◆ WORK REQUIRED ◆
Copy out the lines again, unchanged, starting at the line containing "WHY SEOJUICE?" and ending after the line containing "Ask Engine Optimization".

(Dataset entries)
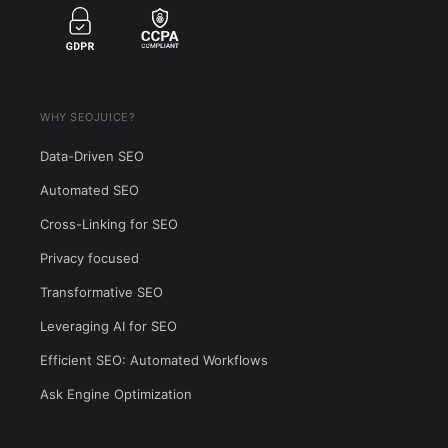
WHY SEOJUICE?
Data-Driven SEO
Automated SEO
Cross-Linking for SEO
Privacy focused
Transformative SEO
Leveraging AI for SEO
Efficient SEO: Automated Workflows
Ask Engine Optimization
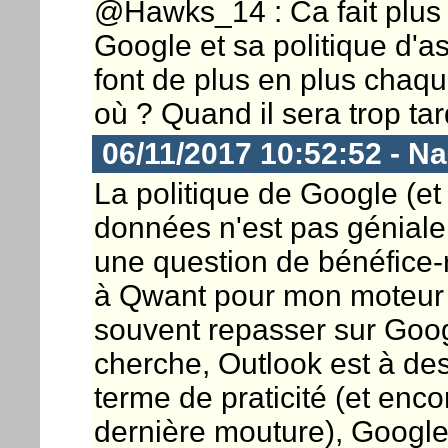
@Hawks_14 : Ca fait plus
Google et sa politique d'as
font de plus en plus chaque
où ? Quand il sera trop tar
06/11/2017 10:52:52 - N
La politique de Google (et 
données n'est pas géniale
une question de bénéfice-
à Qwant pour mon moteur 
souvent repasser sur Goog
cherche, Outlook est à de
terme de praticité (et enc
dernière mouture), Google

...

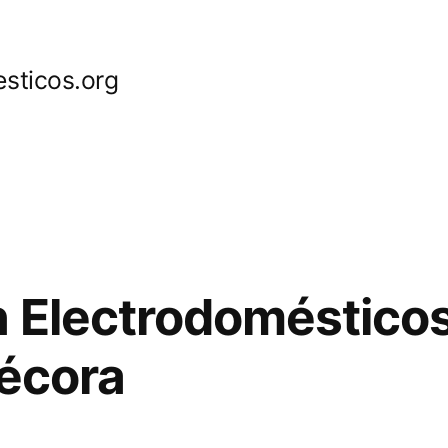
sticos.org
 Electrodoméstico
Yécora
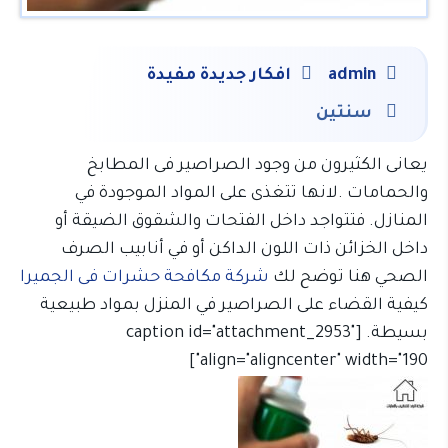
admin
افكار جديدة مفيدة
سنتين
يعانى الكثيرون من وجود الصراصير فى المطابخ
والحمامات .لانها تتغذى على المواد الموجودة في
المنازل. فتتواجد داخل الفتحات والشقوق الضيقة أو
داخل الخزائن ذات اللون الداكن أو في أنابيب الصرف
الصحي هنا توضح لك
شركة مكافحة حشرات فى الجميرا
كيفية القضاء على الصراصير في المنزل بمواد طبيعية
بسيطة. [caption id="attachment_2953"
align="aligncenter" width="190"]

◆ RESPONSE AREA ◆
WHY SEOJUICE?
Data-Driven SEO
Automated SEO
Cross-Linking for SEO
Privacy focused
Transformative SEO
Leveraging AI for SEO
Efficient SEO: Automated Workflows
Ask Engine Optimization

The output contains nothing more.